## Text excerpt

□ □ □ □

Img2img How is training and inference different from text2img

I would like to use the same ideas used to generate the StableDiffusionImg2ImgPipeline in a slightly different domain, however I do not understand exactly the approach to image condition diffusion.

Currently I am training a diffusion model to generate image like results from partial image inputs. (think along the lines of complete this image with this partial info) Right now the approach is to use a UNet2DConditionModel() with the partial image encoded and passed to the encoder_hidden_states. I get decent results however I believe this would perform better using the partial images as the latent starting point as shown in the img2img code here and as descriped in the stable diffusion paper here where the conditioning can be concatenated to the latent vector (or replace it?) as the starting noise during inference.

However I am struggling to understand exactly how this works in both training and inference. In training does anything change from how you would train a text to image conditional model? My immediate reaction is that the noise step we are predicting in training would need to be conditioned on the final time step “T” noise being a sample image rather than pure gaussian noise, but I am unsure how you would generate this training data.

Then during inference, it seems like the img2img pipeline from the link above is just doing the normal denoising process but using the provided image a the starting latent noise rather than a randomly sampled latent vector that would be expected for text to image.

Is it really as simple as train a standard text to image diffusion model and then drop in an encoded image as a starting point during inference?

I appreciate the help.

□ □ □ □

## Supplied material

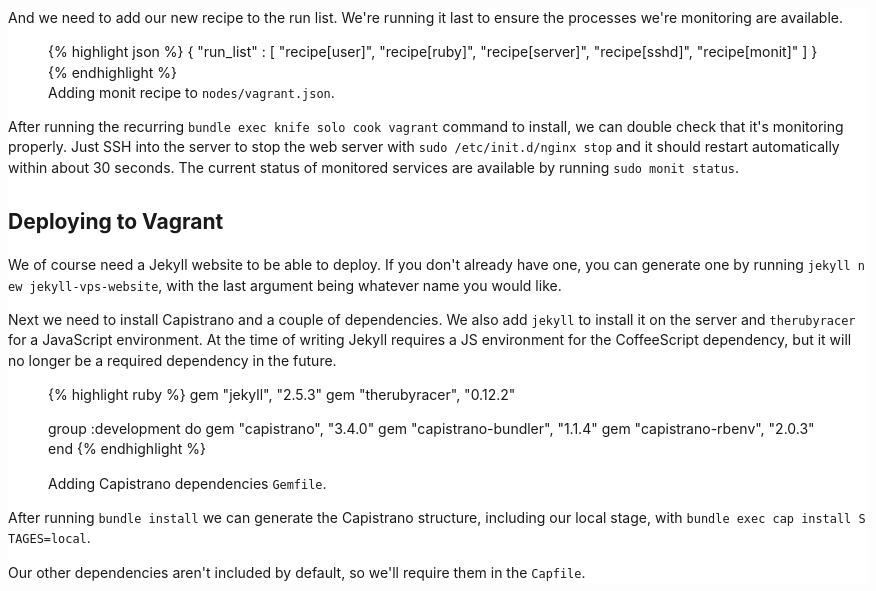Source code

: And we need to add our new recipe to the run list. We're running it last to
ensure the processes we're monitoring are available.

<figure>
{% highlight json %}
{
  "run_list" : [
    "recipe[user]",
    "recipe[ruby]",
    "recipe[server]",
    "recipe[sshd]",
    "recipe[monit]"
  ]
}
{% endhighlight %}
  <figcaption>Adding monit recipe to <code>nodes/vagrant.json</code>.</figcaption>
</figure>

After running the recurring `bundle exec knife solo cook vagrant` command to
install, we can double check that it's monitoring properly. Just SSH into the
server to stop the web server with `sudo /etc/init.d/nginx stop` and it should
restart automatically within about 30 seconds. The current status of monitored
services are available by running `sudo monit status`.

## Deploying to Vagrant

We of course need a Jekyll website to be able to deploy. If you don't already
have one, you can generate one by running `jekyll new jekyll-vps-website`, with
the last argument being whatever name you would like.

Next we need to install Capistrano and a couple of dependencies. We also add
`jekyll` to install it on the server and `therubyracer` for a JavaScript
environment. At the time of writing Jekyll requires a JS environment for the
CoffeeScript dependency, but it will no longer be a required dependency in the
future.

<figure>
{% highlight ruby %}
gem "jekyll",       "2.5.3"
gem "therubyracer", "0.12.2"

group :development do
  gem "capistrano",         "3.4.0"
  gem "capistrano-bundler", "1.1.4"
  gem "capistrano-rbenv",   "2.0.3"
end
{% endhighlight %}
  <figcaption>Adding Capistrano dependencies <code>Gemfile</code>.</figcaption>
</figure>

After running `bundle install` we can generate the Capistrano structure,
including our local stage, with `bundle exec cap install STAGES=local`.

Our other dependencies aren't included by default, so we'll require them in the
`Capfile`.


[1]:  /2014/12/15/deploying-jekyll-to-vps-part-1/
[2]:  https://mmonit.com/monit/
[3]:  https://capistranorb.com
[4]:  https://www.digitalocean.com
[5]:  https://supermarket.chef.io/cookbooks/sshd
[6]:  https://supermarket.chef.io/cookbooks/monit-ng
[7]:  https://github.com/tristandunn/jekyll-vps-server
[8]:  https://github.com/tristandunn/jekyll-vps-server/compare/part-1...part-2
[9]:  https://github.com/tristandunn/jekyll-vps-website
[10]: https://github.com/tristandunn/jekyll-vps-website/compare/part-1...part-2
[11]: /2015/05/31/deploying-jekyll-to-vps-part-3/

□ □ □ □

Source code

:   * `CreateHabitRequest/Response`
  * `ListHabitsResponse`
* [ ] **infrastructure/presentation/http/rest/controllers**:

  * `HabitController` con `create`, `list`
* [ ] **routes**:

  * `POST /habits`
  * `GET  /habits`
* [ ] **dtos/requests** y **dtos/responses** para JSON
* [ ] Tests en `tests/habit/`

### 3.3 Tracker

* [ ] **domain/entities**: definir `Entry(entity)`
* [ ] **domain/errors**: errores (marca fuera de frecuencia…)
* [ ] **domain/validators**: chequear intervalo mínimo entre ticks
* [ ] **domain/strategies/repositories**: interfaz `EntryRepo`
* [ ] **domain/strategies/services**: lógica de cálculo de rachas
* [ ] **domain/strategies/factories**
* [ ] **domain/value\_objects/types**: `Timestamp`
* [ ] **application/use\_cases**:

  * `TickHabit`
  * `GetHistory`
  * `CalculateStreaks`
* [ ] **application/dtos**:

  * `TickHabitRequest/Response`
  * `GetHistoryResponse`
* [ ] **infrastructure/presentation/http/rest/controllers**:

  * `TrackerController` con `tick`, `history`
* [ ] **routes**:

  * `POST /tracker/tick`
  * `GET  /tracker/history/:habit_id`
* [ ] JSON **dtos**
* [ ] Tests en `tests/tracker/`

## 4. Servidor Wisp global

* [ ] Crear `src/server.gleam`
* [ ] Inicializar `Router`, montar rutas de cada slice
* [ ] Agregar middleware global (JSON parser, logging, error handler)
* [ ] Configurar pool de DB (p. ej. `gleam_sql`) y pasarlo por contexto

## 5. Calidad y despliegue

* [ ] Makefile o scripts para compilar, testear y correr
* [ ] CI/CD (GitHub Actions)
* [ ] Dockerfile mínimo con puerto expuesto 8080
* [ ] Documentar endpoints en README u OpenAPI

□ □ □ □

## Parts of the exercise
1. In the img2img forum post, which model class is the writer currently training with the encoded partial image?
2. Show each line of the entries that contains the string "website".

## Solutions to the problems
1. UNet2DConditionModel()

2.
We of course need a Jekyll website to be able to deploy. If you don't already
have one, you can generate one by running `jekyll new jekyll-vps-website`, with
[9]:  https://github.com/tristandunn/jekyll-vps-website
[10]: https://github.com/tristandunn/jekyll-vps-website/compare/part-1...part-2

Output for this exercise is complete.